#### Your objective:
Filter these entries down to lines holding "Mannan".

***** Exercise data

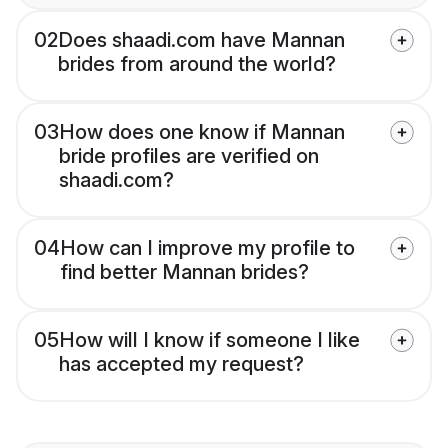
02
Does shaadi.com have Mannan
brides from around the world?
03
How does one know if Mannan
bride profiles are verified on
shaadi.com?
04
How can I improve my profile to
find better Mannan brides?
05
How will I know if someone I like
has accepted my request?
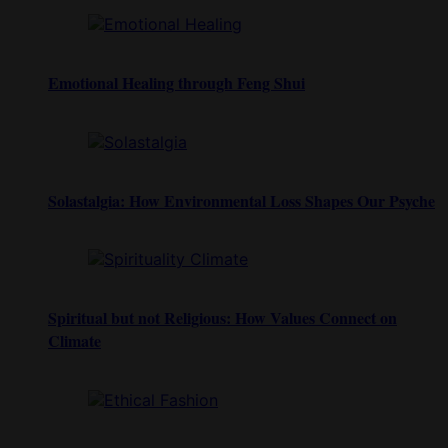
Emotional Healing through Feng Shui
Solastalgia: How Environmental Loss Shapes Our Psyche
Spiritual but not Religious: How Values Connect on
Climate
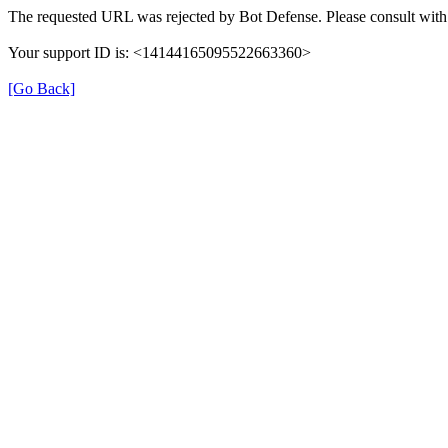
The requested URL was rejected by Bot Defense. Please consult with 
Your support ID is: <14144165095522663360>
[Go Back]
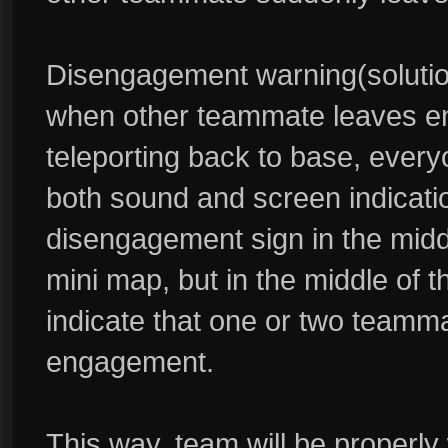
Disengagement warning(solutio
when other teammate leaves en
teleporting back to base, ever
both sound and screen indicati
disengagement sign in the midd
mini map, but in the middle of t
indicate that one or two teamm
engagement.
This way, team will be proper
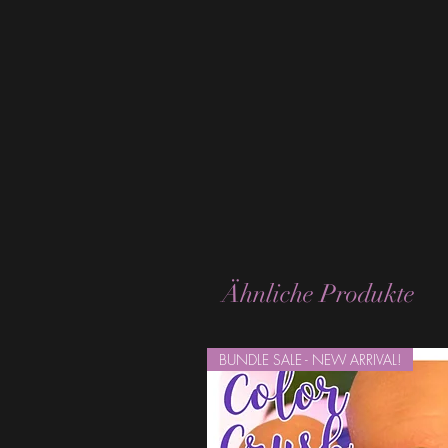
Ähnliche Produkte
BUNDLE SALE - NEW ARRIVAL!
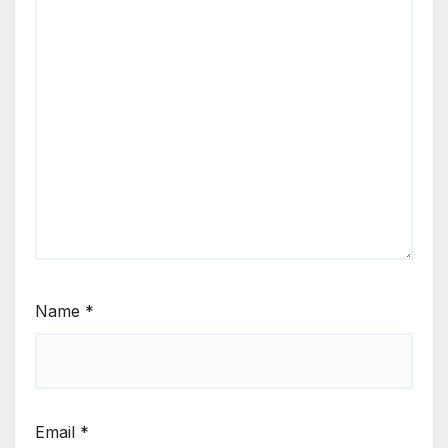
Name
*
Email
*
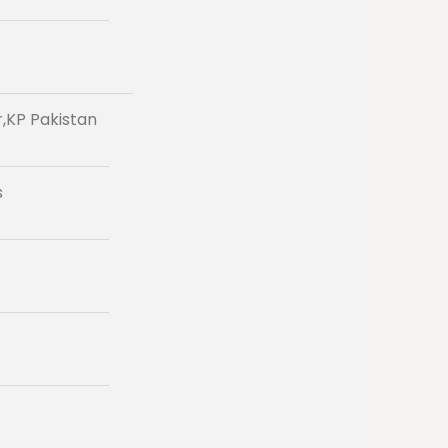
r,KP Pakistan
s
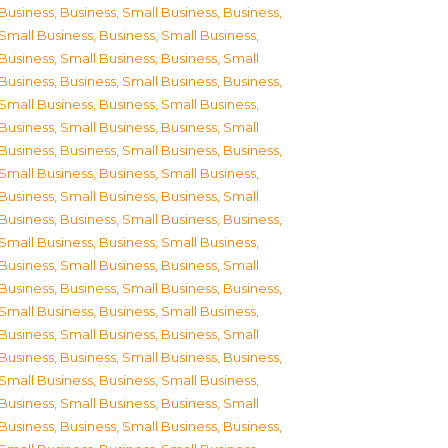
Business
,
Business, Small Business
,
Business,
Small Business
,
Business, Small Business
,
Business, Small Business
,
Business, Small
Business
,
Business, Small Business
,
Business,
Small Business
,
Business, Small Business
,
Business, Small Business
,
Business, Small
Business
,
Business, Small Business
,
Business,
Small Business
,
Business, Small Business
,
Business, Small Business
,
Business, Small
Business
,
Business, Small Business
,
Business,
Small Business
,
Business, Small Business
,
Business, Small Business
,
Business, Small
Business
,
Business, Small Business
,
Business,
Small Business
,
Business, Small Business
,
Business, Small Business
,
Business, Small
Business
,
Business, Small Business
,
Business,
Small Business
,
Business, Small Business
,
Business, Small Business
,
Business, Small
Business
,
Business, Small Business
,
Business,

**********

#### Result:
Does shaadi.com have Mannan
How does one know if Mannan
find better Mannan brides?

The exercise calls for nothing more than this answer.